• DIRECTIONS FOR THIS TASK: Reproduce the lines from the very first one through the line containing "0.084663, 0.714702, 0.153493]]", both included, without any pictures in your answer.

• DATA PROVIDED:
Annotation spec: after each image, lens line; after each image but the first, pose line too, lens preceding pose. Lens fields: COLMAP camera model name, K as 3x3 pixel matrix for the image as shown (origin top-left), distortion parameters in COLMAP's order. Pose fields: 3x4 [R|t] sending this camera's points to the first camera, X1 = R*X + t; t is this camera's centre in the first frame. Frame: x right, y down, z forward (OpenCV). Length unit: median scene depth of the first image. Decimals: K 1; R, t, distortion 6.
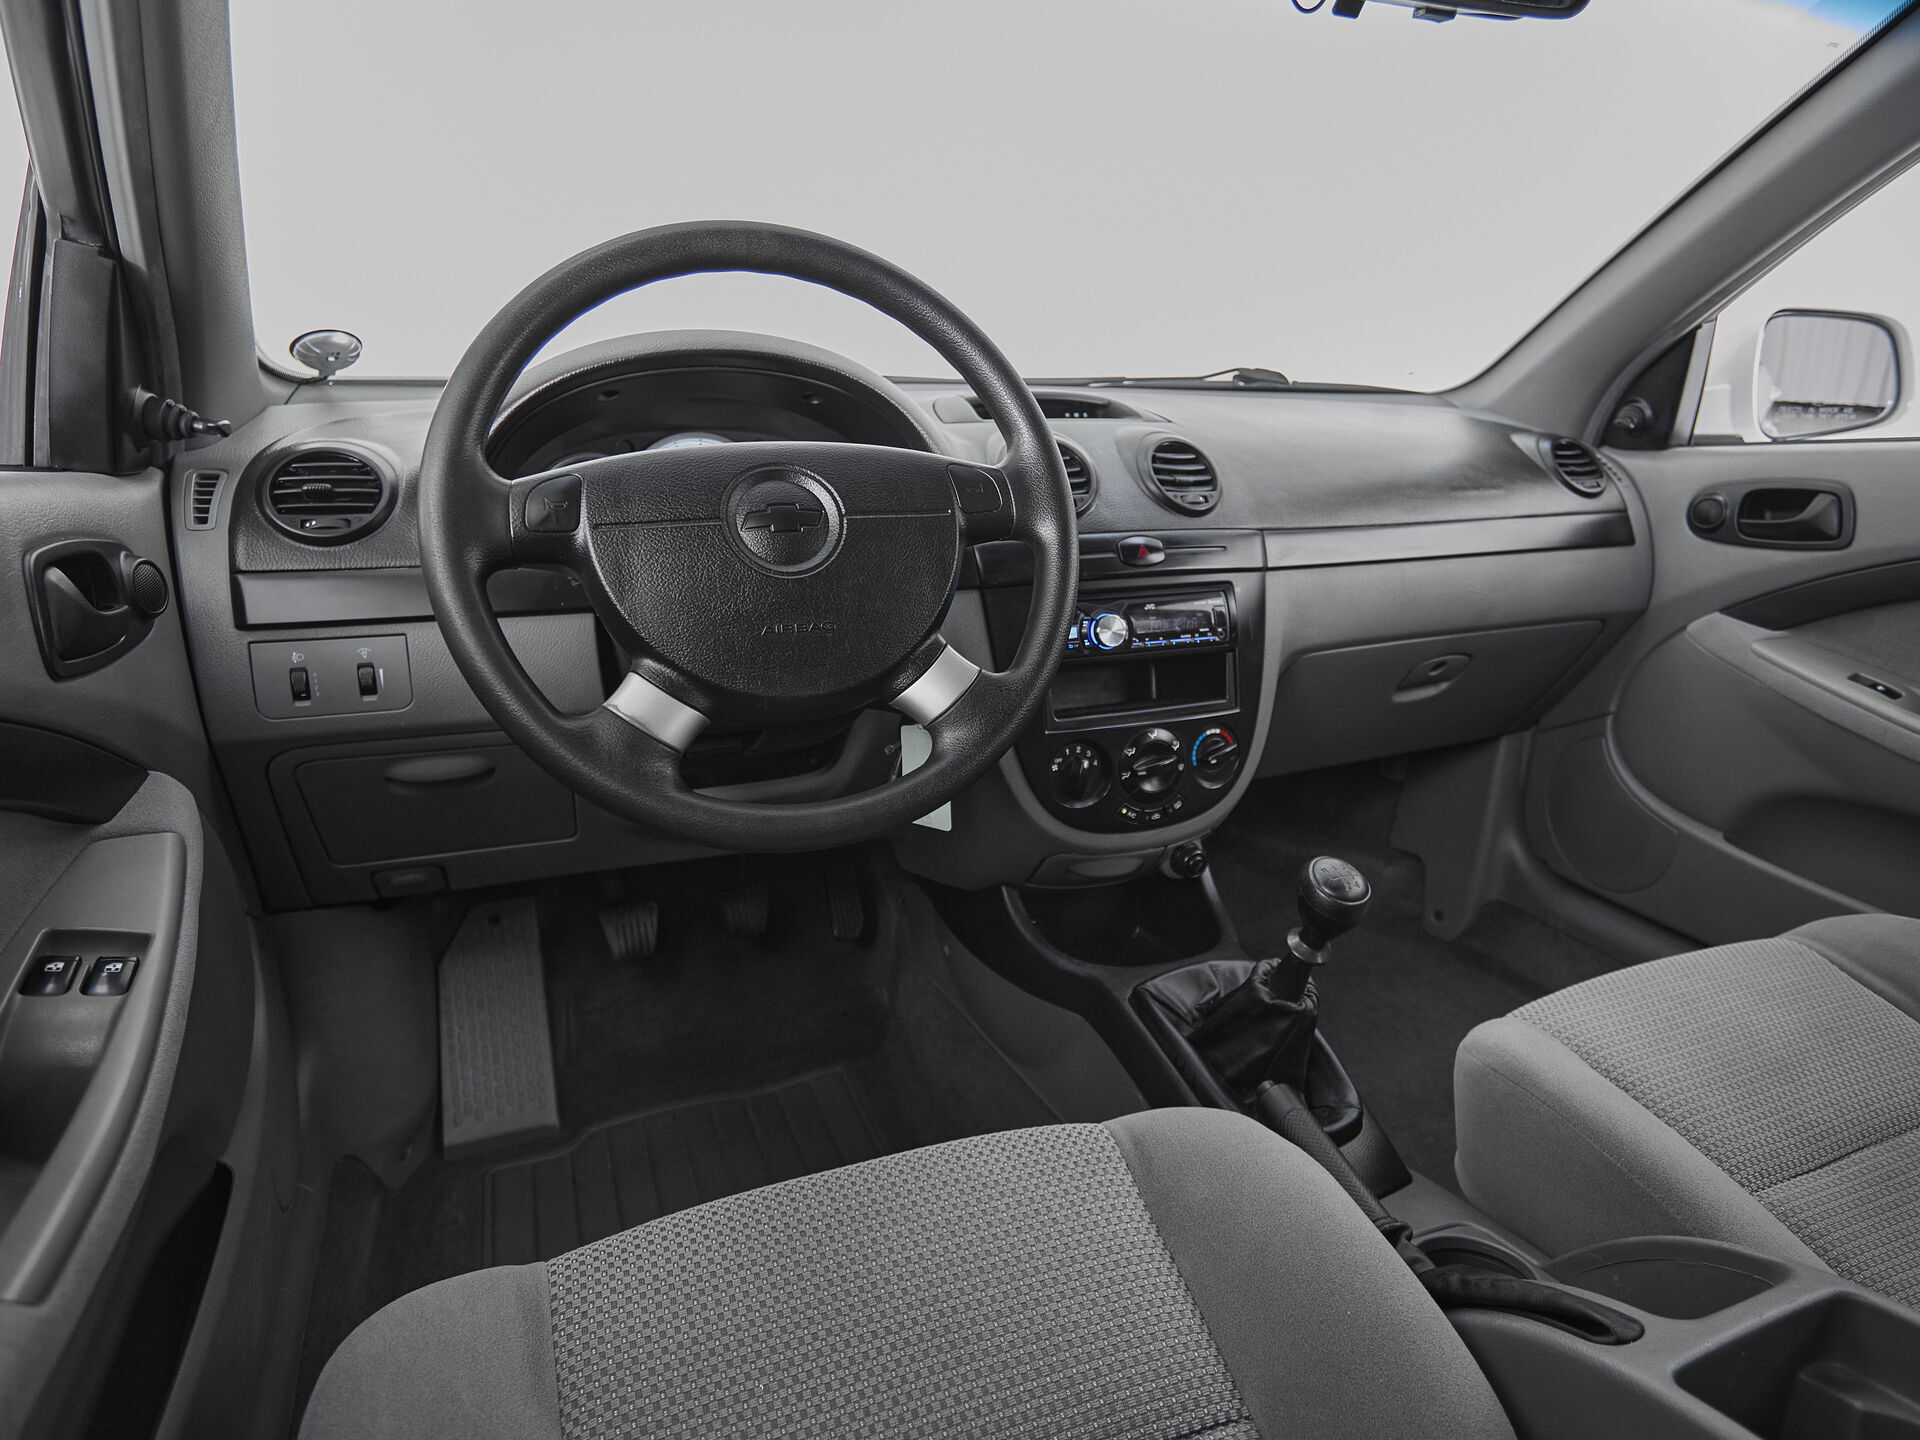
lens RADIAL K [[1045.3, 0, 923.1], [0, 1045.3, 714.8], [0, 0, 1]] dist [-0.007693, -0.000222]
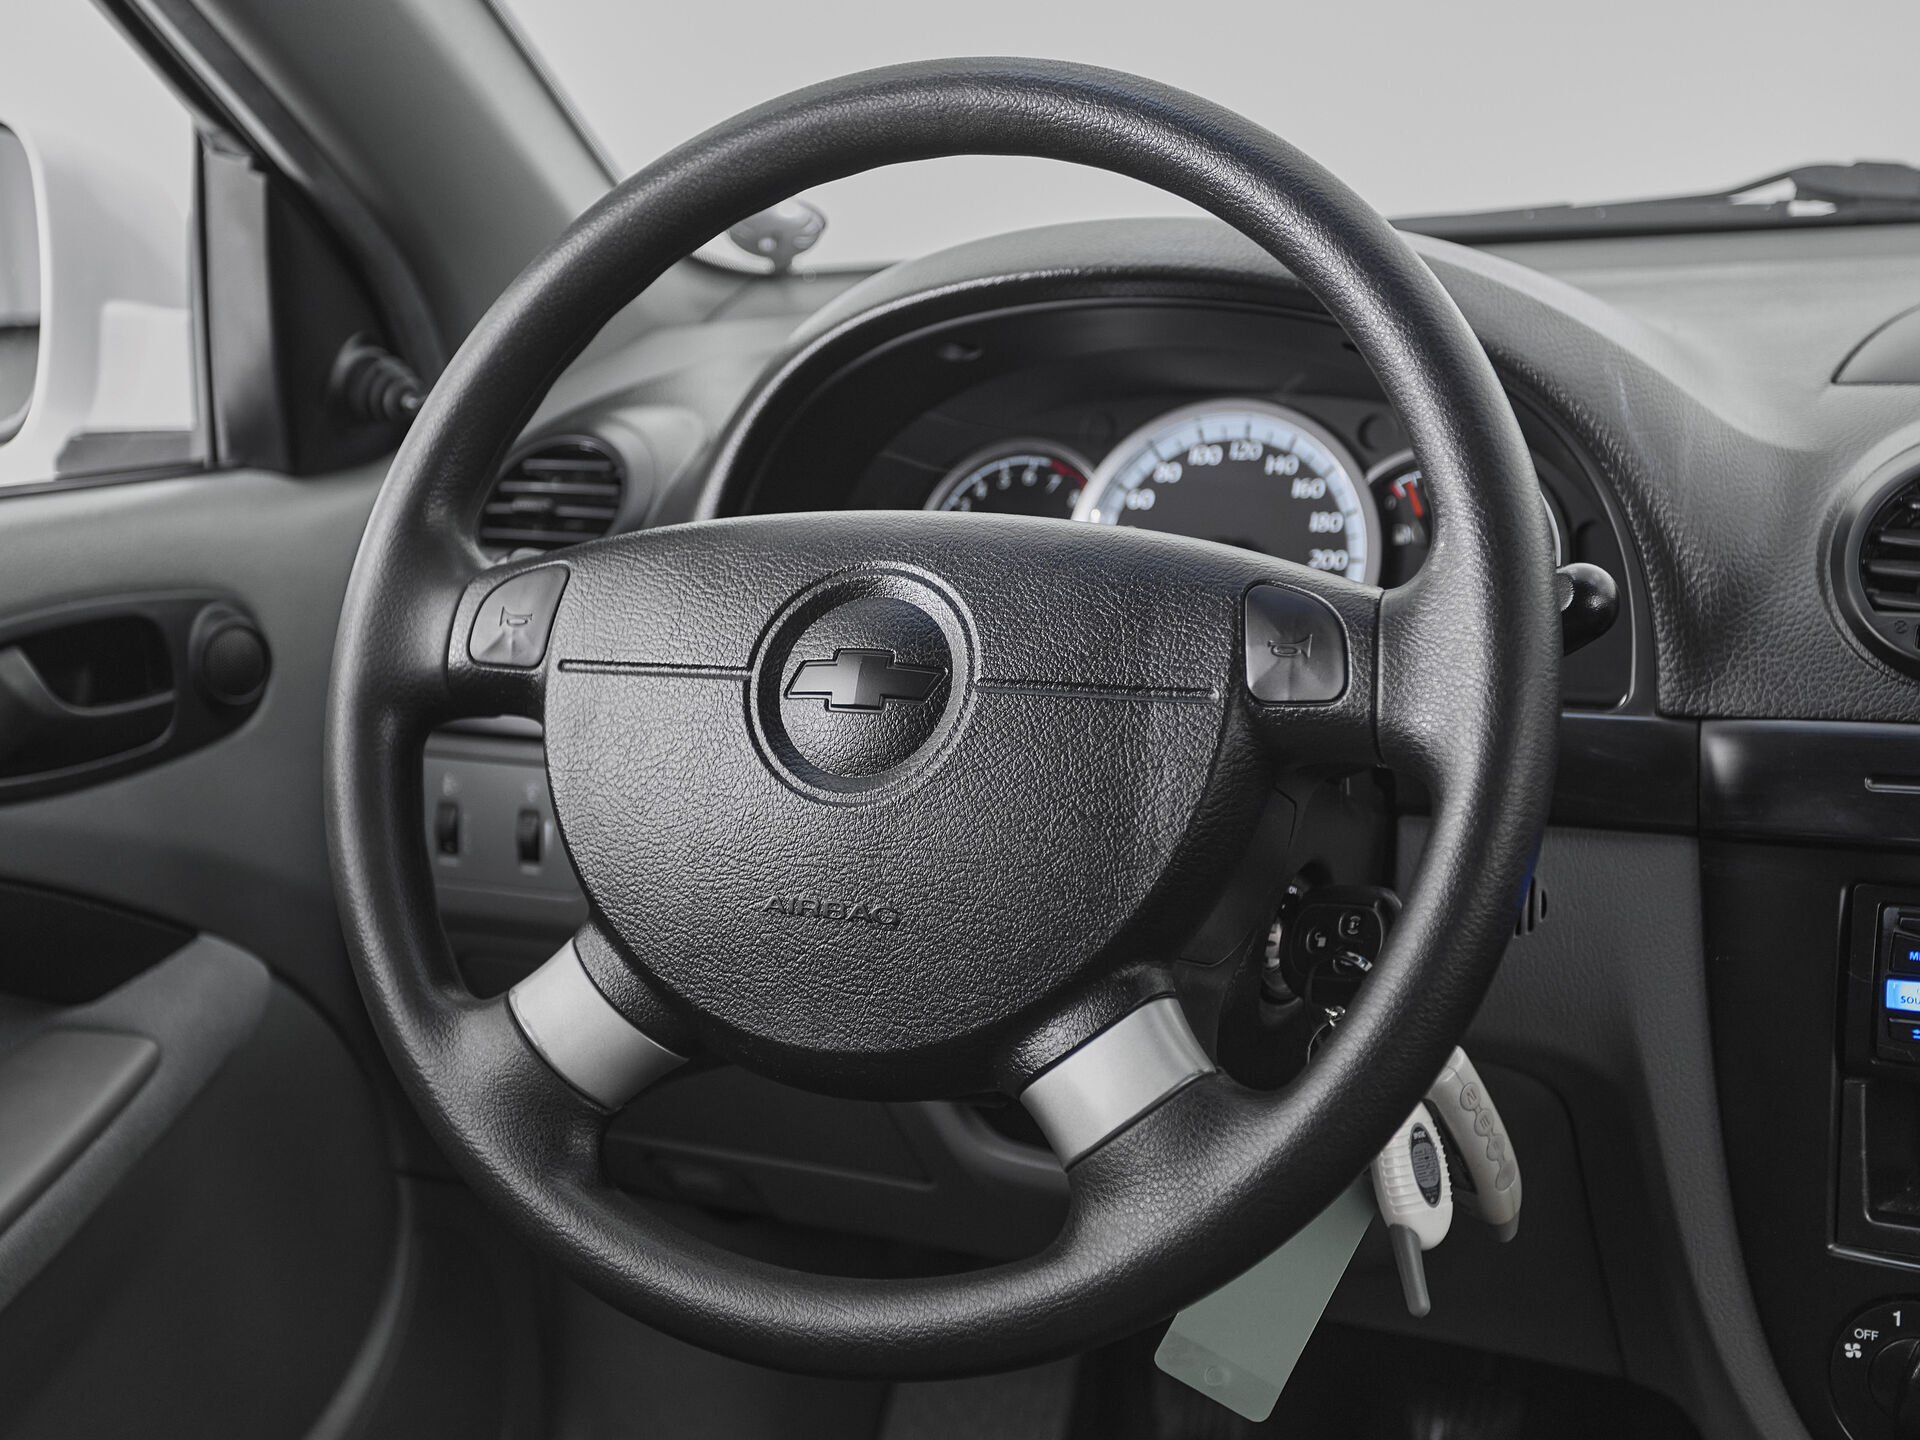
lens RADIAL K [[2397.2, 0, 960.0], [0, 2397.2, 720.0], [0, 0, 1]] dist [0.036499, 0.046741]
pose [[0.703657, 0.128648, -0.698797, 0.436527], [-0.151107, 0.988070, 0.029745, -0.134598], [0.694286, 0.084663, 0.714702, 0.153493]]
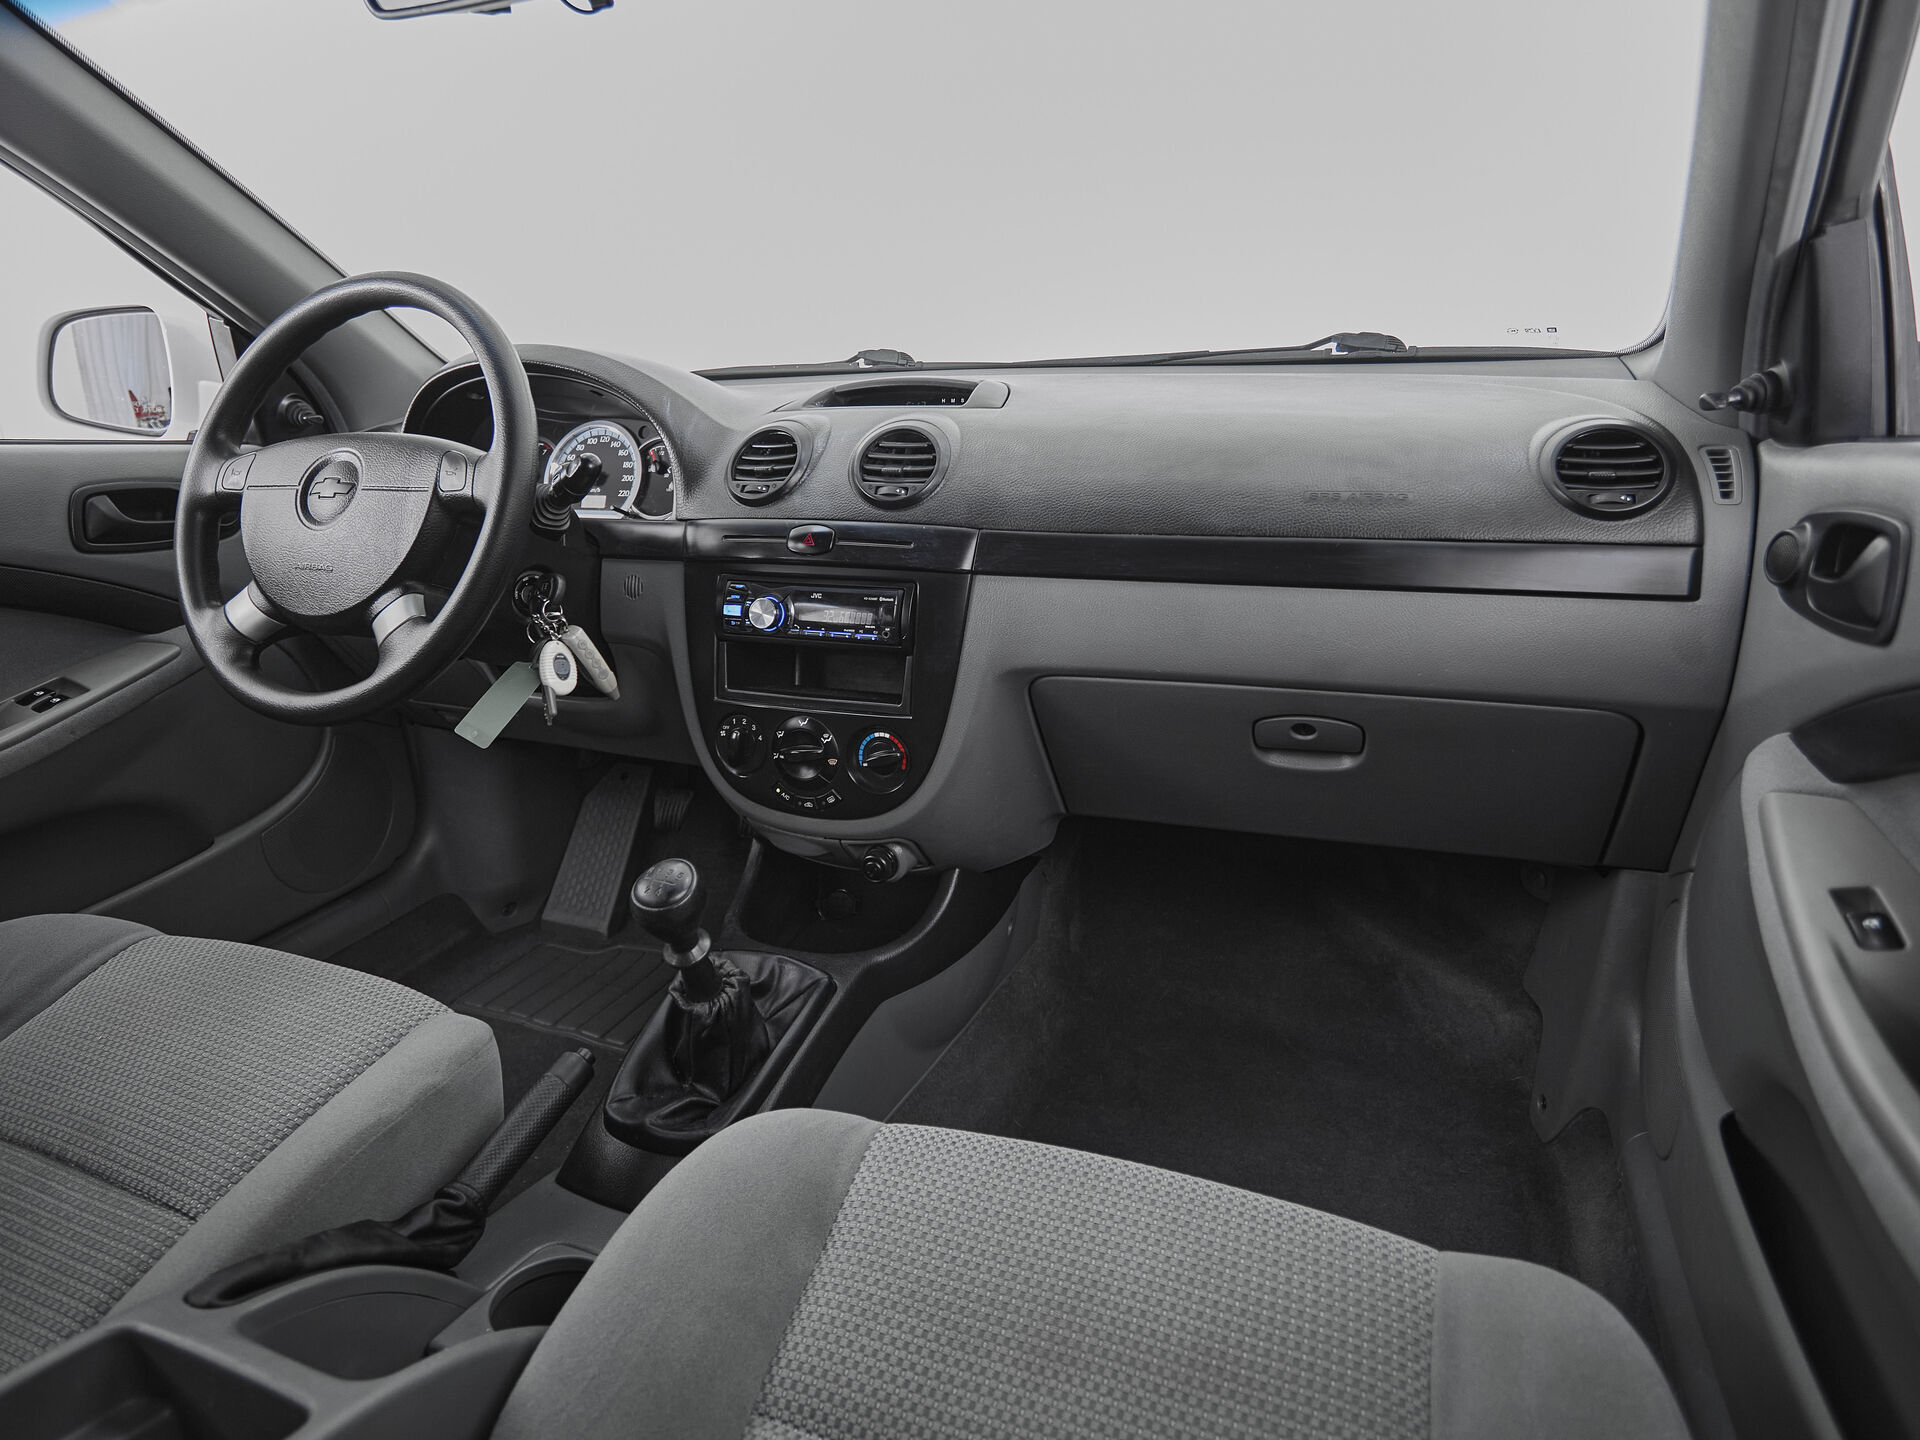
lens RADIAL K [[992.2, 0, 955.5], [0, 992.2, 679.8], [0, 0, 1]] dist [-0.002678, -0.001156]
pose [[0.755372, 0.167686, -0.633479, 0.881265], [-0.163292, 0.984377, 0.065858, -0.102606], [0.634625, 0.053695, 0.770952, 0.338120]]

• ANSWER TO THIS EXERCISE:
Annotation spec: after each image, lens line; after each image but the first, pose line too, lens preceding pose. Lens fields: COLMAP camera model name, K as 3x3 pixel matrix for the image as shown (origin top-left), distortion parameters in COLMAP's order. Pose fields: 3x4 [R|t] sending this camera's points to the first camera, X1 = R*X + t; t is this camera's centre in the first frame. Frame: x right, y down, z forward (OpenCV). Length unit: median scene depth of the first image. Decimals: K 1; R, t, distortion 6.
lens RADIAL K [[1045.3, 0, 923.1], [0, 1045.3, 714.8], [0, 0, 1]] dist [-0.007693, -0.000222]
lens RADIAL K [[2397.2, 0, 960.0], [0, 2397.2, 720.0], [0, 0, 1]] dist [0.036499, 0.046741]
pose [[0.703657, 0.128648, -0.698797, 0.436527], [-0.151107, 0.988070, 0.029745, -0.134598], [0.694286, 0.084663, 0.714702, 0.153493]]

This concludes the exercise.